For those looking for some respite from the stress of their daily lives, escapism provides a meaningful mental health boost. Stuck inside and isolated from their community, people are finding new ways to retreat. Some are turning to cottagecore, an aesthetic that celebrates the stillness and serenity of pastoral living, while others are being entertained by the calming content that Netflix, HBO Max, and Disney+ are providing. Travel, a pillar of pre-pandemic life, is now defined by local staycations and isolationist retreats. Companies like HipCamp, Campspace, and Tentrr are giving people the resources to explore the great outdoors. Others still are finding escape in the sensory stimulation. One of the most notable side effects of COVID-19 is the loss of taste and smell, giving many a new appreciation for their senses and making fragrances the unexpected star of the pandemic.

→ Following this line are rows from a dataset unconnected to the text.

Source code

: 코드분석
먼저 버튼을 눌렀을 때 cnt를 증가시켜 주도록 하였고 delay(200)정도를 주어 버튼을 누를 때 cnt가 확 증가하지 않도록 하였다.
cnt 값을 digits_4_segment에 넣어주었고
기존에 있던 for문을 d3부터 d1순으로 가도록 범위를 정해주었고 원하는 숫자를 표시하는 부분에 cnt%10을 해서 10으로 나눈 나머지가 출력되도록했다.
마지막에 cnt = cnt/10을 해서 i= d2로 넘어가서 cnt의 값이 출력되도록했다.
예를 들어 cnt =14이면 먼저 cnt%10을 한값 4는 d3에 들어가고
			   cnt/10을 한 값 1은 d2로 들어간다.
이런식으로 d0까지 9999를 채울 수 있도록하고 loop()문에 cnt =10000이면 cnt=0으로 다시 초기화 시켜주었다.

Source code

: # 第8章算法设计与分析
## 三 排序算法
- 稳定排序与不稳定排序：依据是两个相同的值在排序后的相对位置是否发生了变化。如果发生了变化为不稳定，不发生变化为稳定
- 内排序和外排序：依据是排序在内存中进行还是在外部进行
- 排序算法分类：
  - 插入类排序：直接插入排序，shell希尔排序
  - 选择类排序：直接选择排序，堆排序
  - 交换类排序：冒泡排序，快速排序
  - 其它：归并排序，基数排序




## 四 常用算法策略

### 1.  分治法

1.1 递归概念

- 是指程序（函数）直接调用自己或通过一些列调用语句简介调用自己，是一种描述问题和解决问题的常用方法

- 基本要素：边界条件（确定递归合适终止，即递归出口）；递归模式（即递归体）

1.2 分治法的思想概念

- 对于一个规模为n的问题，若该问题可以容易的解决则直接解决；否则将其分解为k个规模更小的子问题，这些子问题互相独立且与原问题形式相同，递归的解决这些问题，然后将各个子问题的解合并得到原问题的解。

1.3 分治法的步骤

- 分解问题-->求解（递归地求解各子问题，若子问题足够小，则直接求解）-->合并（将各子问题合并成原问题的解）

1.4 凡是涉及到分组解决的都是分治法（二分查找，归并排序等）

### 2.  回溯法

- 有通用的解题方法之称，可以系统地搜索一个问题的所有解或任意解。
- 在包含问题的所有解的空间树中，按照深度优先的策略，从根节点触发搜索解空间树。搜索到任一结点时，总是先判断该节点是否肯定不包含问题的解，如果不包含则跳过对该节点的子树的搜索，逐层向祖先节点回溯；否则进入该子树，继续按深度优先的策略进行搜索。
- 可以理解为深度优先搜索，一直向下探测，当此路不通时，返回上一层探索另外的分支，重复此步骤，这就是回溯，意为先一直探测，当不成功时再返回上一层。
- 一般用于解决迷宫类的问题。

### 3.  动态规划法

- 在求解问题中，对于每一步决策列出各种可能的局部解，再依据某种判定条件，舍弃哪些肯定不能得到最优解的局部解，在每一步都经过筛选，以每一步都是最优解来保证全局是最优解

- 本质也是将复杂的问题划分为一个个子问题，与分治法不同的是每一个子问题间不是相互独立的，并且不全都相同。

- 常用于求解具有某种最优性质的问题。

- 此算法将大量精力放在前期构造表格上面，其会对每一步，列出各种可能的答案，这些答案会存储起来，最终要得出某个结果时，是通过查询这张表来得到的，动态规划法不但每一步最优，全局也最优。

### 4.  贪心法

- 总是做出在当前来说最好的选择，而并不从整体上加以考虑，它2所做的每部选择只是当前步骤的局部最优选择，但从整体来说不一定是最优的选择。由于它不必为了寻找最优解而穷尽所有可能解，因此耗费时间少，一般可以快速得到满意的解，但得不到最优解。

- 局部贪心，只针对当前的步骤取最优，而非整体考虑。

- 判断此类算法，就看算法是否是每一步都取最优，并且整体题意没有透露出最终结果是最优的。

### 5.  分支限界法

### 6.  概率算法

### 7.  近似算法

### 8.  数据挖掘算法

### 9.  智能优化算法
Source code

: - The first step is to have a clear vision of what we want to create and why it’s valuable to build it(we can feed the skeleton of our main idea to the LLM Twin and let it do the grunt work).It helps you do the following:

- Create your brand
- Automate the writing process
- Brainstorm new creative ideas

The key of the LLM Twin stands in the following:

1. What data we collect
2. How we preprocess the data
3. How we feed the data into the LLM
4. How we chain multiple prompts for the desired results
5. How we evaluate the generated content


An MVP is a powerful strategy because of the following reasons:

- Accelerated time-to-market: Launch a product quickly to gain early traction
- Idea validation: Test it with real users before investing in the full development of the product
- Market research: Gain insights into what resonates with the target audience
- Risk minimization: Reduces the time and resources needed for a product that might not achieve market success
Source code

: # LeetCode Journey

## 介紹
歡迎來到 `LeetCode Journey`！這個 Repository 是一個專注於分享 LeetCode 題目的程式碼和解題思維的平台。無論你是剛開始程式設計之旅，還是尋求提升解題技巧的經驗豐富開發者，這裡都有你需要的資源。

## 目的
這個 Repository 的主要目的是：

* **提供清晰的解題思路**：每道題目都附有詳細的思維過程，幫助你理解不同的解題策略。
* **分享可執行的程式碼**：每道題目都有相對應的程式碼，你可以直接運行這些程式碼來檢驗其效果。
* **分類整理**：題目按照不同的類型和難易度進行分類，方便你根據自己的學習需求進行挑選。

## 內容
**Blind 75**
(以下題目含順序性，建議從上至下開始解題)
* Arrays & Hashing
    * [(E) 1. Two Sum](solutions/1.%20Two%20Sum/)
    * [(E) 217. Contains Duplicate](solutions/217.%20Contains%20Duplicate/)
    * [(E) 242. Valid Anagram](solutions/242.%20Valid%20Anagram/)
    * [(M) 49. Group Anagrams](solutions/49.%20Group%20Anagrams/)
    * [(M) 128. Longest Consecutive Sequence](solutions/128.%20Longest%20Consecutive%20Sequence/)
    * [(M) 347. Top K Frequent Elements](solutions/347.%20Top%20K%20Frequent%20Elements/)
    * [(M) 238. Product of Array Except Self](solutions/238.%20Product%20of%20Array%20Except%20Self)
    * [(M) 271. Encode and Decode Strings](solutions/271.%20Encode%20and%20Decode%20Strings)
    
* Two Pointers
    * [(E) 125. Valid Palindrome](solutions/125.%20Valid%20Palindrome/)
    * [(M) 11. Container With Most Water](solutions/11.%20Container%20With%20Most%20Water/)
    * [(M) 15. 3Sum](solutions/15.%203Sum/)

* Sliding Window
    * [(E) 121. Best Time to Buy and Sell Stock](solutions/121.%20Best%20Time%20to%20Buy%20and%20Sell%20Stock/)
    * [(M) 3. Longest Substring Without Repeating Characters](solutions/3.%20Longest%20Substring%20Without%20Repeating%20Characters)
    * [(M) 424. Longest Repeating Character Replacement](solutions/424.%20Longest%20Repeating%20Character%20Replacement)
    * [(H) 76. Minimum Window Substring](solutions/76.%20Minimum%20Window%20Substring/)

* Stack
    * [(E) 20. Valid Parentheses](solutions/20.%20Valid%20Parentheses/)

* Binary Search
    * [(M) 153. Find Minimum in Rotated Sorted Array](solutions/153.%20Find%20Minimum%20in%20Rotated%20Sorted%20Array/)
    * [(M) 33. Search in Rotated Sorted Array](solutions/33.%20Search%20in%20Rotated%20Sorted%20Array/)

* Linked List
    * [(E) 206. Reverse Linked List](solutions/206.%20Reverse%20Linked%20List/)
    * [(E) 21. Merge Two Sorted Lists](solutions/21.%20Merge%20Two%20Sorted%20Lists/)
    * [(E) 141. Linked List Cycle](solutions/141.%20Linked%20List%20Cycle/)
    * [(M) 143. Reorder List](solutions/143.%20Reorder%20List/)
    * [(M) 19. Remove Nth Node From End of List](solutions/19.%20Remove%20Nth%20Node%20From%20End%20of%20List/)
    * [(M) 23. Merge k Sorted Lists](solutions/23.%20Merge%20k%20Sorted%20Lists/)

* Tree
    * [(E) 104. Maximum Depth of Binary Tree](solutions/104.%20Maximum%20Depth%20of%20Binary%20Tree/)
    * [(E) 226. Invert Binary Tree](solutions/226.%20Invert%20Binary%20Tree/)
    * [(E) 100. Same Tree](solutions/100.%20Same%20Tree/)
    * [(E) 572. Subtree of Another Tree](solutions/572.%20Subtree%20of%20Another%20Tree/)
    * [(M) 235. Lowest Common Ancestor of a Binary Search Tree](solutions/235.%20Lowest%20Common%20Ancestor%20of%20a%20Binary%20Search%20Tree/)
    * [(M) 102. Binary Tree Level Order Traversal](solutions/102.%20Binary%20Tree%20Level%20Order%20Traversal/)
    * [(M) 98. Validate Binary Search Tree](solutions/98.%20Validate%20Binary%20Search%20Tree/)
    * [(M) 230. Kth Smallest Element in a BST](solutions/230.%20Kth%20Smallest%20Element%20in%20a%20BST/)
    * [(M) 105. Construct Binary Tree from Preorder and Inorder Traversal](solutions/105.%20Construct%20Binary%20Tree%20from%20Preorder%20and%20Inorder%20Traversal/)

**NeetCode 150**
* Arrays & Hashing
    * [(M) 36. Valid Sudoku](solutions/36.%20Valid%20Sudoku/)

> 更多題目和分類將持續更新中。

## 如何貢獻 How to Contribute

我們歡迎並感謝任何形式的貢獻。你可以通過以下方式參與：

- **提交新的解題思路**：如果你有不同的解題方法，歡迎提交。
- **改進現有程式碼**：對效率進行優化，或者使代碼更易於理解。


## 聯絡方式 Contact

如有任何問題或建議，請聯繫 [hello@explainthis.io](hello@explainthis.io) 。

While the past year has given us so much to mourn, it has also provided a rare opportunity to build a better society than the one we left behind. “This is not a silver lining situation. More than 300,000 people in our country are dead. This is not making the best of it. If we don’t learn something from this and change the way things work to make the world better, then their deaths were completely in vain. That’s not a world I can live in,” writes Emily VanDerWerff of Vox.“It doesn’t have to be like it was before. I hope it isn’t… I hope we learn lessons from this year. I don’t want it to be a lost year.”
1. Better Than Before
Social, economic, and political unrest have defined the past year. The rollout of the COVID-19 vaccine offers a light at the end of a very dark tunnel. As we emerge on the other side, we must consider the world we want to re-enter. The nature of the pandemic has presented us with a unique opportunity to rebuild many of our nation’s most fundamental systems from the ground up. How can we rebuild better than before?
2. Learned Resilience
A year of unthinkable loss has shown a light on the global mental health crisis–a crisis that was here long before COVID-19 and, only worsened by the pandemic, will be here long after it subsides. Stuck inside, deprived of social interaction, and overwhelmed by the anxieties of pandemic life, people are learning just how much they can endure and new ways to cope with that which they can’t.
The long-lasting impacts of COVID-19 will define mental healthcare for years to come. While recent developments and a renewed focus on the importance of this topic inspire hope, many opportunities for improvement remain. In the next few years, awareness, accessibility, and intersectionality will be the driving forces for the mental health of a nation emerging from tragedy.
3. Modern Escape
Consumers are looking to escape from their current reality as they attempt to cope with the stresses of life during a pandemic. While escapism is not a new concept, it, like every other aspect of our lives, has been forever altered by COVID-19. Lockdown is rewriting the very meaning of escapism, forcing consumers to find new ways to retreat.
People are seeking an escape from the harsh realities of everyday life. Whether it be buying into the Cottagecare aesthetic, glamping in isolation, watching Netflix’s mindfulness series, or indulging in fragrance, there is a future in finding ways to cope.